Sentí entonces que toda mi duda se esfumaba. Mientras veía al sacerdote alzar la blanca hostia, sentí que surgía de mi corazón una plegaria como un susurro: “¡Señor mío y Dios mío! ¡Realmente eres tú!”.
No podía imaginar mayor emoción que la que habían obrado en mí esas palabras. La experiencia se intensificó un momento después, cuando oí a la comunidad recitar: “Cordero de Dios… Cordero de Dios… Cordero de Dios”, y al sacerdote responder: “Éste es el Cordero de Dios…”, mientras levantaba la hostia.

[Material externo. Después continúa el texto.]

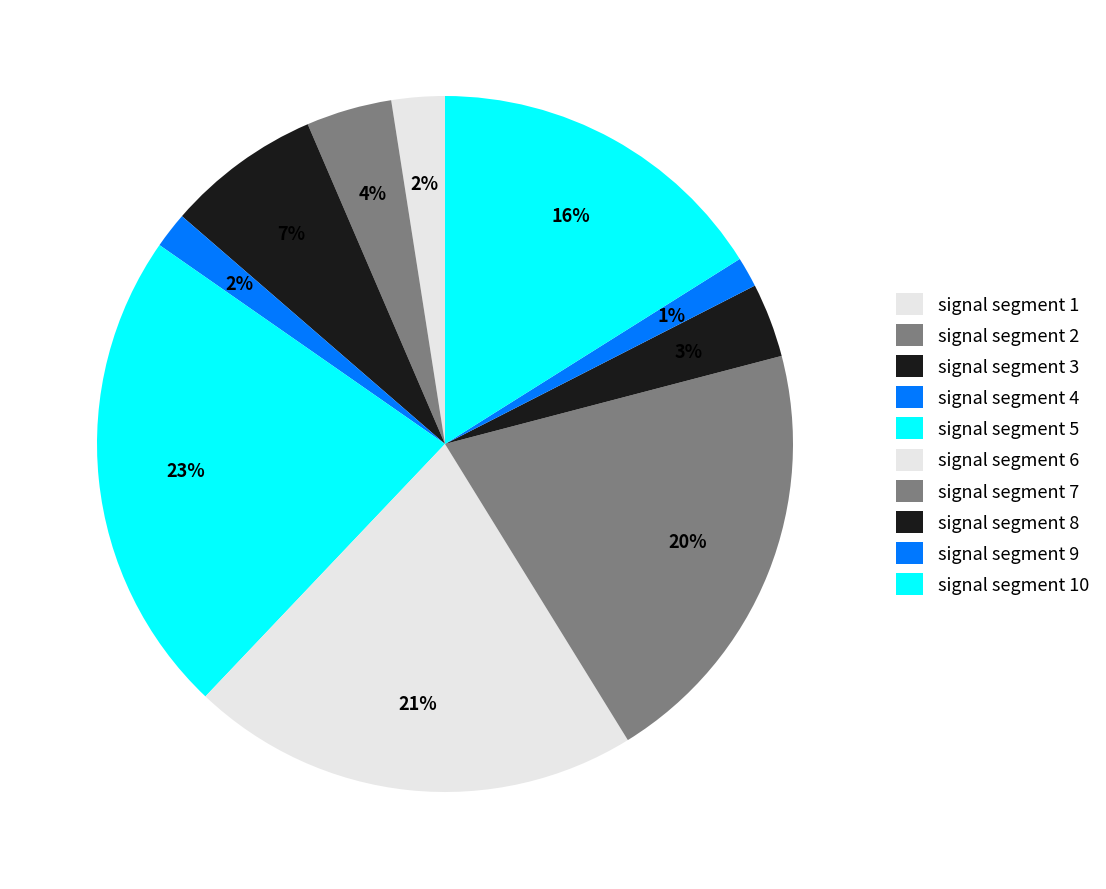

How much of the chart is everything except signal segment 10?

83.9%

En menos de un minuto, la frase “Cordero de Dios” había sonado cuatro veces. Con muchos años de estudio de la Biblia, sabía inmediatamente donde me encontraba. Estaba en el libro del Apocalipsis, donde a Jesús se le llama Cordero no menos de 28 veces en 22 capítulos. Estaba en la fiesta de bodas que describe San Juan al final del último libro de la Biblia. Estaba ante el trono celestial, donde Jesús es aclamado eternamente como Cordero. No estaba preparado para esto, sin embargo…: ¡estaba en Misa! Todos se marcharon… No me pude mover de allí en una hora. Cuando bajé a Misa al sótano por curiosidad, no sabía si había bajado o subido al Cielo, a la Nueva Jerusalén.
Regresaría a Misa al día siguiente, y al siguiente, y al siguiente. Cada vez que volvía, “descubría” que se cumplían ante mis ojos más Escrituras. El Apocalipsis se me hacía visible, donde describe el culto de los ángeles y los santos en el cielo. En la capilla oía una comunidad que cantaba: “Santo, Santo, Santo”. Seguía sentándome en el último banco. Con renovado vigor me sumí en el estudio de la primitiva cristiandad y encontré que los primeros obispos, habían hecho el mismo “descubrimiento” que yo estaba haciendo cada mañana.
En una o dos semanas yo estaba atrapado. No sé cómo decirlo, pero me había enamorado de pies a cabeza de Nuestro Señor en la Eucaristía. Su presencia en el Santísimo Sacramento era para mí personal y poderosa. Día a día presenciaba todo el drama de la Misa, veía la Alianza renovada frente a mis ojos. Sabía que Cristo quería que yo lo recibiese en la fe, no solamente en mi corazón, sino también físicamente, sobre mi lengua, en mi garganta, y totalmente dentro de mi cuerpo y alma. Era esto en lo que toda la Encarnación consistía. Esto era el evangelio en plenitud. Me volví al Señor en oración: “Señor, ¿qué quieres que haga?”. Yo estaba completamente desconcertado, cuando para mi sorpresa, sentí que me respondía: “¿Qué es lo que tú, hijo mío, quieres hacer?”. Fue fácil. Ni siquiera tuve que pensarlo dos veces: “Padre, quiero volver a mi casa. Quiero recibirte a ti, Jesús, mi Hermano mayor y Señor, en la Santa Eucaristía”. Y hubo como una suave respuesta del Señor: “Yo no te estoy deteniendo”.
Scott Hahn se convirtió al catolicismo en la Pascua de 1986.